"I wouldn't try to put Windows 10 (certainly not 11) on it even if Microsoft claims it would be fine."
It's running Win10 right now as I type. The good video card and the SSD make a difference. It also runs Kubuntu in VMWare.
Cool, I thought it needed a quad-core or it'd be desperately slow. Maybe it would be without the SSD drive and video card. A slower drive means the processor is stressed longer (so less cycles for other tasks) not to mention defragmentation. And without a video card (or discrete video), RAM usage increases so you might only be left with 4 GB depending on your resolution, etc. Plus, shared RAM is much slower since it's "further" away from the graphics chipset.

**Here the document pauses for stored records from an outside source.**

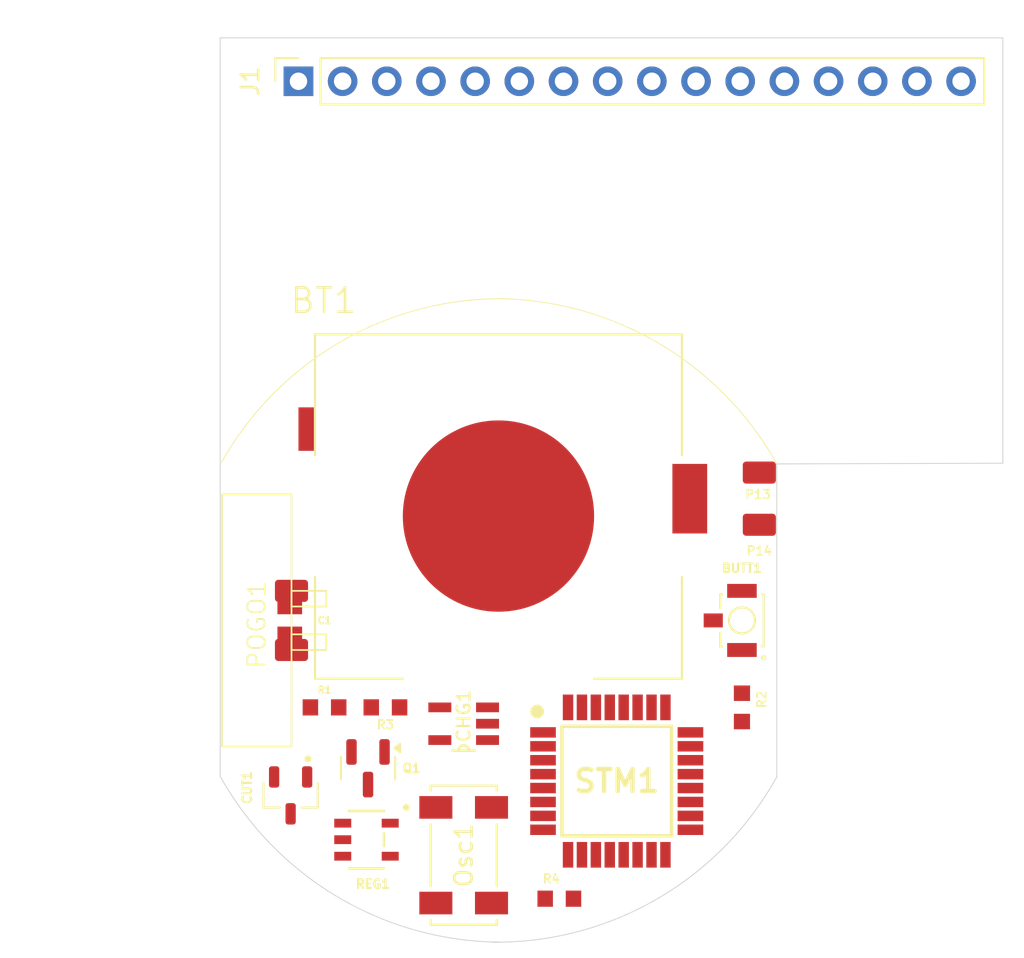
<source format=kicad_pcb>
(kicad_pcb
	(version 20241229)
	(generator "pcbnew")
	(generator_version "9.0")
	(general
		(thickness 1.6)
		(legacy_teardrops no)
	)
	(paper "A4")
	(layers
		(0 "F.Cu" signal)
		(2 "B.Cu" signal)
		(9 "F.Adhes" user "F.Adhesive")
		(11 "B.Adhes" user "B.Adhesive")
		(13 "F.Paste" user)
		(15 "B.Paste" user)
		(5 "F.SilkS" user "F.Silkscreen")
		(7 "B.SilkS" user "B.Silkscreen")
		(1 "F.Mask" user)
		(3 "B.Mask" user)
		(17 "Dwgs.User" user "User.Drawings")
		(19 "Cmts.User" user "User.Comments")
		(21 "Eco1.User" user "User.Eco1")
		(23 "Eco2.User" user "User.Eco2")
		(25 "Edge.Cuts" user)
		(27 "Margin" user)
		(31 "F.CrtYd" user "F.Courtyard")
		(29 "B.CrtYd" user "B.Courtyard")
		(35 "F.Fab" user)
		(33 "B.Fab" user)
		(39 "User.1" user)
		(41 "User.2" user)
		(43 "User.3" user)
		(45 "User.4" user)
	)
	(setup
		(pad_to_mask_clearance 0)
		(allow_soldermask_bridges_in_footprints no)
		(tenting front back)
		(pcbplotparams
			(layerselection 0x00000000_00000000_55555555_5755f5ff)
			(plot_on_all_layers_selection 0x00000000_00000000_00000000_00000000)
			(disableapertmacros no)
			(usegerberextensions no)
			(usegerberattributes yes)
			(usegerberadvancedattributes yes)
			(creategerberjobfile yes)
			(dashed_line_dash_ratio 12.000000)
			(dashed_line_gap_ratio 3.000000)
			(svgprecision 4)
			(plotframeref no)
			(mode 1)
			(useauxorigin no)
			(hpglpennumber 1)
			(hpglpenspeed 20)
			(hpglpendiameter 15.000000)
			(pdf_front_fp_property_popups yes)
			(pdf_back_fp_property_popups yes)
			(pdf_metadata yes)
			(pdf_single_document no)
			(dxfpolygonmode yes)
			(dxfimperialunits yes)
			(dxfusepcbnewfont yes)
			(psnegative no)
			(psa4output no)
			(plot_black_and_white yes)
			(sketchpadsonfab no)
			(plotpadnumbers no)
			(hidednponfab no)
			(sketchdnponfab yes)
			(crossoutdnponfab yes)
			(subtractmaskfromsilk no)
			(outputformat 1)
			(mirror no)
			(drillshape 0)
			(scaleselection 1)
			(outputdirectory "GRBR/")
		)
	)
	(net 0 "")
	(net 1 "BATT")
	(net 2 "USB -")
	(net 3 "Net-(CHG1-VDD)")
	(net 4 "F")
	(net 5 "B")
	(net 6 "A")
	(net 7 "N")
	(net 8 "O")
	(net 9 "D")
	(net 10 "E")
	(net 11 "H")
	(net 12 "L")
	(net 13 "J")
	(net 14 "C")
	(net 15 "G")
	(net 16 "M")
	(net 17 "K")
	(net 18 "I")
	(net 19 "P")
	(net 20 "Net-(CHG1-PROG)")
	(net 21 "Net-(STM1-PA0)")
	(net 22 "USB + ")
	(net 23 "STM_POW")
	(net 24 "unconnected-(STM1-PG10-NRST-Pad4)")
	(net 25 "Net-(STM1-PF0-OSC_IN)")
	(net 26 "Net-(CHG1-STAT)")
	(net 27 "Net-(STM1-PF1-OSC_OUT)")
	(net 28 "unconnected-(BUTT1-Pad3)")
	(net 29 "unconnected-(Osc1-NC__1-Pad3)")
	(net 30 "unconnected-(Osc1-NC-Pad2)")
	(net 31 "unconnected-(REG1-NC-Pad4)")
	(net 32 "Net-(CUT1-~{RESET})")
	(net 33 "Net-(STM1-PA14)")
	(net 34 "Net-(STM1-PA13)")
	(net 35 "Net-(Q1-G)")
	(footprint "RN73H1JTTD5052F50:RN73H1JTTD5052F50" (layer "F.Cu") (at 182 104.5 180))
	(footprint "B3U_1100P:SW_B3U-1100P" (layer "F.Cu") (at 206 99.5 -90))
	(footprint "STM32G431KBT6:QFP80P900X900X160-32N" (layer "F.Cu") (at 198.8 108.738))
	(footprint "WL-SMCC_0402:Untitled" (layer "F.Cu") (at 173.1 99.5))
	(footprint "MC-306_32.7680K-E0_PURE_SN:MC-306_32.7680K-E0_PURE_SN" (layer "F.Cu") (at 190 113))
	(footprint "GRM21BC81E106ME51K:CAPC2012X140N" (layer "F.Cu") (at 180 99.5 -90))
	(footprint "RN73H1JTTD5052F50:RN73H1JTTD5052F50" (layer "F.Cu") (at 195.5 115.5))
	(footprint "RN73H1JTTD5052F50:RN73H1JTTD5052F50" (layer "F.Cu") (at 185.5 104.5))
	(footprint "MAX809SEUR+T:MAX809SEUR+T" (layer "F.Cu") (at 180.05 109.56 -90))
	(footprint "Connector_PinSocket_2.54mm:PinSocket_1x16_P2.54mm_Vertical" (layer "F.Cu") (at 180.5 68.5 90))
	(footprint "RN73H1JTTD5052F50:RN73H1JTTD5052F50" (layer "F.Cu") (at 206 104.5 -90))
	(footprint "BAT-HLD-003-SMT:BAT_BAT-HLD-003-SMT_CUT" (layer "F.Cu") (at 192 93.5))
	(footprint "MCP73832T_2ACI_OT:SOT95P270X145-5N" (layer "F.Cu") (at 190 105.4398 180))
	(footprint "WL-SMCC_0402:PROGPAD" (layer "F.Cu") (at 206 91.5))
	(footprint "WL-SMCC_0402:PROGPAD" (layer "F.Cu") (at 206 94.5))
	(footprint "TPS7A0225PDBVR:TPS7A0225PDBVR" (layer "F.Cu") (at 184.4113 112.1076))
	(footprint "Package_TO_SOT_SMD:SOT-23" (layer "F.Cu") (at 184.5 108 -90))
	(gr_arc
		(start 176.028791 90.500003)
		(mid 182.89676 83.494061)
		(end 192.385275 81.000005)
		(stroke
			(width 0.05)
			(type solid)
		)
		(layer "F.SilkS")
		(uuid "47c97e2c-332a-4d18-91b0-41a05b5fe60c")
	)
	(gr_arc
		(start 192 81)
		(mid 201.296008 83.61479)
		(end 208.02879 90.5374)
		(stroke
			(width 0.05)
			(type solid)
		)
		(layer "F.SilkS")
		(uuid "ba4ce1f7-1f59-4928-83c6-b06e4aad0197")
	)
	(gr_arc
		(start 192.02879 118)
		(mid 182.732782 115.38521)
		(end 176 108.4626)
		(stroke
			(width 0.05)
			(type default)
		)
		(layer "Edge.Cuts")
		(uuid "0fad6ada-4b27-4508-90cf-3d11d5cb4bc9")
	)
	(gr_line
		(start 208 90.5)
		(end 221 90.462535)
		(stroke
			(width 0.05)
			(type solid)
		)
		(layer "Edge.Cuts")
		(uuid "13b5f4f3-8cd8-4905-a9f5-0e93e299d234")
	)
	(gr_line
		(start 192.02879 118)
		(end 191.643515 117.999995)
		(stroke
			(width 0.05)
			(type default)
		)
		(layer "Edge.Cuts")
		(uuid "24519d35-2cd6-4b55-a3a3-e81b5d3e8804")
	)
	(gr_line
		(start 208 90.5)
		(end 208 108.499997)
		(stroke
			(width 0.05)
			(type default)
		)
		(layer "Edge.Cuts")
		(uuid "33fe56d4-efaa-4772-93fd-7d69ebbba0c2")
	)
	(gr_line
		(start 176 90.462535)
		(end 176 66)
		(stroke
			(width 0.05)
			(type solid)
		)
		(layer "Edge.Cuts")
		(uuid "3ab2c83e-4330-4abe-b57f-8cbe1716cfab")
	)
	(gr_line
		(start 207.528676 66)
		(end 176 66)
		(stroke
			(width 0.05)
			(type default)
		)
		(layer "Edge.Cuts")
		(uuid "55084745-4a61-459f-9c64-fb17199627e0")
	)
	(gr_line
		(start 176 90.462535)
		(end 176 90.499912)
		(stroke
			(width 0.05)
			(type default)
		)
		(layer "Edge.Cuts")
		(uuid "75647561-b4e1-4a1a-a5c3-604f04d9d27b")
	)
	(gr_line
		(start 176 108.4626)
		(end 176 90.499912)
		(stroke
			(width 0.05)
			(type solid)
		)
		(layer "Edge.Cuts")
		(uuid "7b7eab3a-fd28-4330-b4ca-04513c7dafdb")
	)
	(gr_line
		(start 221 90.462535)
		(end 221 66)
		(stroke
			(width 0.05)
			(type default)
		)
		(layer "Edge.Cuts")
		(uuid "c10e32eb-0701-4747-98eb-842c8b91f1c3")
	)
	(gr_line
		(start 221 66)
		(end 207.528676 66)
		(stroke
			(width 0.05)
			(type default)
		)
		(layer "Edge.Cuts")
		(uuid "c3b3566b-9550-4001-975d-4efe9595bced")
	)
	(gr_arc
		(start 208 108.499997)
		(mid 201.13203 115.505939)
		(end 191.643515 117.999995)
		(stroke
			(width 0.05)
			(type default)
		)
		(layer "Edge.Cuts")
		(uuid "fe03e991-bfe0-4fee-a9f4-ea4dc8406daf")
	)
	(embedded_fonts no)
)

</source>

However, I guess "slow" is relative though. I used to think the Toshiba laptop I bought from Mike was slow when I was forced to downgrade. But after 6 months, it seemed fine except when I switched between full-screen and window mode, there'd be a lag. Otherwise, it seemed to work well, and it was only an i3 processor running at 1.4 GHz with 4 GB RAM. It was a dual-core processor with hyperthreading which and old friend would have said was like 2 1/2 cores.
I should say Linux ran great on it. Windows 10 ran fine on it, at first. After a couple of years it was bogged down as Windows is known to do. It had an SSD drive but had onboard video with shared RAM and only 4 GB of that, so that didn't help.
When I went back to my old computer, it felt like lightning in Linux AND Windows 10.
You should get William's Phenom x4, Buster. That's 33% faster! And 33% more RAM! Now HOW much would YOU pay?